Clinton has claimed she effectively left copies of her emails with the State Department because she mainly emailed other department officials. However, the report says that was an inappropriate form of preservation. Additionally, four of her closest aides, whom she exchanged emails with most often, also made “extensive” use of personal email accounts, so none of those emails would have been preserved in State Department records just by being received by those aides.
- There was “some awareness” of Clinton’s email account among senior department officials. But there also appear to have been efforts to keep her use of a private server a secret. For instance, in 2010, when two department computer technicians raised concerns that her server might not properly preserve records, a higher official told them her setup had been reviewed by lawyers and warned them “never to speak of the Secretary’s personal email system again.” Furthermore, no evidence of such a legal review has been found.

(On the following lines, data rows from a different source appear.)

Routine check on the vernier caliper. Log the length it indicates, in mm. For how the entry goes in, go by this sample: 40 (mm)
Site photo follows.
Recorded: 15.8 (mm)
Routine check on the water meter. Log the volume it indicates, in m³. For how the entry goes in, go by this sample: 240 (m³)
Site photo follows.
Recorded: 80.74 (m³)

- Clinton has claimed she exclusively used a private email account for “convenience.” However, this claim is belied by Clinton’s response to an email from Huma Abedin, Clinton’s deputy chief of staff, in November 2010. When Abedin prodded Clinton about “putting you on State email or releasing your email address to the department […] ,” Clinton replied that she would consider a |separate address or device, “but I don’t want any risk of the personal being accessible.”
- Clinton turned over 30,000 work-related emails in December 2014, while deleting another 31,000 emails she said were personal in nature. However, the report claims her email handover was “incomplete,” and there are gaps and missing emails. For instance, the above-mentioned November 2010 email was not handed over by Clinton but was found through other means.
- Several incidents were uncovered in which Clinton or some of her aides worried that Clinton’s private server had been hacked. For instance, a January 2011 email to a Clinton aide said Clinton’s server was shut down because “someone was trying to hack us.” It is unknown if the server actually was broken into at that time. However, Clinton and her aides failed to alert department computer security personnel to the hacking attempts, as required by department policy.
- Clinton, as well as nine of her former top aides, refused to be interviewed for the report. By contrast, the four previous secretaries of state, as well as current Secretary of State John Kerry, were interviewed.